■ TASK INSTRUCTIONS ■
**A.** Answer these questions from the article on CHP's relations with European social democrats below:
(i) Between which years did Deniz Baykal serve as vice-president of the Socialist International?
(ii) Which CHP leader signed the Ankara Treaty in 1963?
(iii) What reform does the article name as one of the first harmonization measures adopted under the Ecevit government?
**B.** Transcribe the passage of the article on CHP's relations with European social democrats below that lies between "Since AKP’s advent, in" and "conservative political party.", inclusive.

■ TEXT SHOWN ■
--------------------------------------------------

CHP’s New European Perspectives

CHP’s New European  Perspectives

May 2012

Turkey’s left-wing CHP and EU social democrats are set to ameliorate their relationship. Mutual effort is key for success.

Turkey’s main opposition Republican People’s Party (CHP) is a full member of the Socialist International (SI). Former CHP Chairman Deniz Baykal served as vice-president of the SI between 2003 and 2008. CHP is also an associate member of the Party of European Socialists (PES). However, relations between CHP and European institutions and European social democratic parties have not always been characterised by perfect mutual understanding over the past decade. Unfriendly political attitudes and untimely declarations against CHP by various European politicians or government officials should not affect inter-party relations, as has been the case to date. On the other hand it is also true that CHP has not been active enough in developing strong and fruitful relations with European social democrats. CHP has only recently intensified efforts to create closer relationships with European socialist organizations and political parties. Recent visits and the contacts established thereafter by CHP’s new chairman Kilicdaroglu, provide convincing precursory signs of the party’s new approach regarding its relations with Europe.

One should not overlook the fact that CHP has supported Turkey’s EU-accession from the very beginning, because it considers membership a natural extension of the republican vision, a project of modernisation and integration with the contemporary world. Turkey’s path to the EU, starting with the Ankara Treaty in 1963 -signed by CHP leader Inonu- accompanied by the document of candidature in 1999 -signed yet by another former CHP leader Ecevit- has been paved by social democrats. The first harmonization measures and reforms, such as the abolition of the death penalty, were adopted under Ecevit government. Between 2002 and 2005, AKP government seemed very enthusiastic regarding EU-accession. This enthusiams stemmed from the perception of Erdogan leadership, that EU-accession process would probably guarantee all religious freedoms, including the headscarf in schools and the turban in public areas.

 

The “global vision” of CHP and of European social democrats coincide perfectly. In the course of its evolution to social democracy, a party with such historical roots should feel committed to assume an active role in European socialist institutions. Furthermore, CHP’s future politics must be shaped, as much as possible, in the perspective of a Europe-wide harmonization process. But most ironically, on many issues, during the last decade, European social democrats have backed AKP against CHP.

Since AKP’s advent, in 2002, Turkish political scene has undergone radical change. Within a couple of years, the concerns regarding the Islamic roots of AKP’s founders were diminished thanks to AKP’s brief embrace of EU-accession process. The European support provided to AKP during the period 2002-2010 was generally the result of the fallacious belief that AKP was a genuine democratising political force. CHP’s political attitudes that were incompatible with social democratic norms were another reason its European counterparts preferred to support AKP, a clearly right-wing conservative political party.

--------------------------------------------------

■ PROVIDED DATA ■

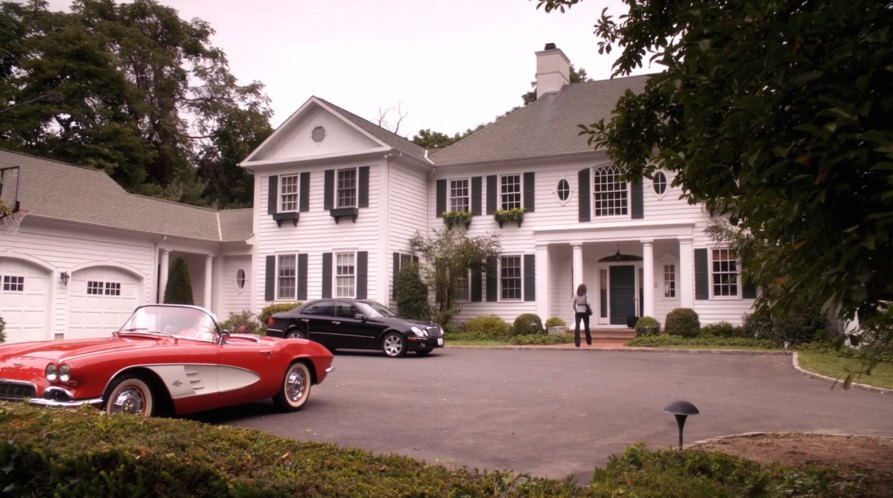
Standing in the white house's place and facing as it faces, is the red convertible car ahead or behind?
ahead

--------------------------------------------------

■ ANSWERS ■
**A.**
(i) Between 2003 and 2008.
(ii) Inonu.
(iii) The abolition of the death penalty.

**B.**
Since AKP’s advent, in 2002, Turkish political scene has undergone radical change. Within a couple of years, the concerns regarding the Islamic roots of AKP’s founders were diminished thanks to AKP’s brief embrace of EU-accession process. The European support provided to AKP during the period 2002-2010 was generally the result of the fallacious belief that AKP was a genuine democratising political force. CHP’s political attitudes that were incompatible with social democratic norms were another reason its European counterparts preferred to support AKP, a clearly right-wing conservative political party.